In the Nature of Data, we explore nonmetric data (e.g., nominal, interval) and metric data (e.g., interval, ratio).

In Cross Tabulations with a $$\chi2$$ Test for Independence, we test the relationship between two nominal variables with at least two levels.

In 1-way ANOVA, we test the relationship between at least one independent variable that is nominal in nature with at least two levels and one dependent variable that is interval or ratio in nature.
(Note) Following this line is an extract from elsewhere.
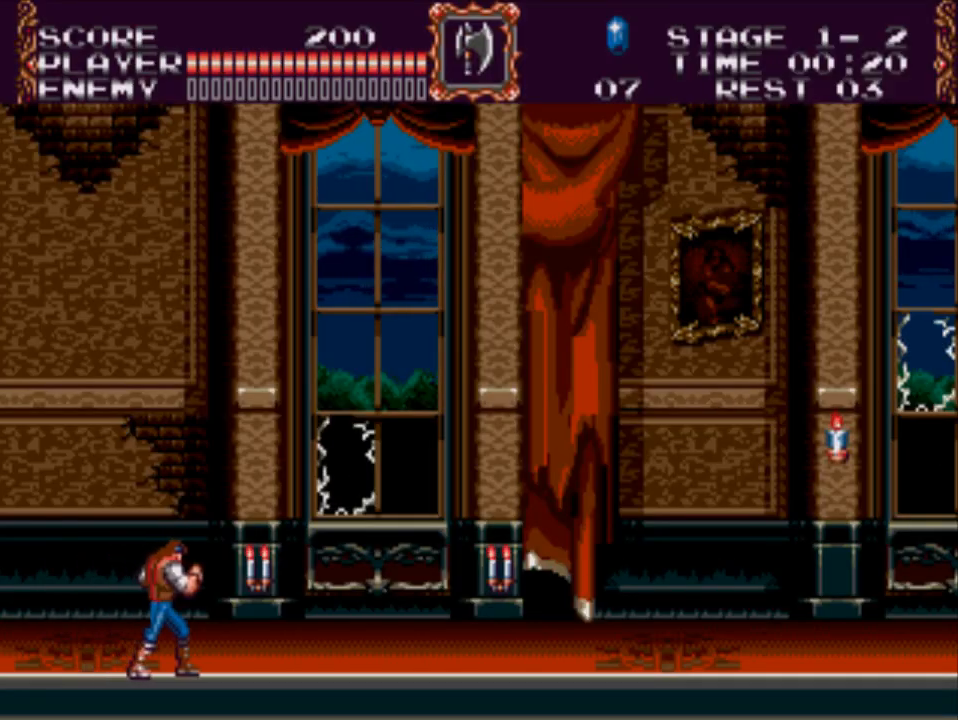
{"buttons": ["DPAD_DOWN"], "events": [[100, "DPAD_DOWN", "down"], [133, "A", "up"], [133, "DPAD_RIGHT", "up"], [200, "X", "down"], [500, "X", "up"]]}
In n-way ANOVA, we add two independent variables, which remain nominal in nature.

In this document, we will add another test for a relationship between variables as well as a test for prediction.

Correlation is a number that describes how strong of a relationship there is between two variables.

In digital analytics terms, you can use it to explore relationships between web metrics to see if an influence can be inferred, but be careful to not hastily jump to conclusions that do not account for other factors.

For instance, a high correlation between social shares and SEO position could mean:

• Social shares influence SEO position
• SEO position influences social shares
• Social shares and SEO position are influenced by a third factor (such as Brand strength)
• The relationship was a chance error

It is, unfortunately, pretty common to see something like the first bullet used as the sole interpretation of a correlation, which is problematic for two reasons:

• There might be other factors in play (the other bullets in the list!)
• Correlation is not necessarily a sign of causation.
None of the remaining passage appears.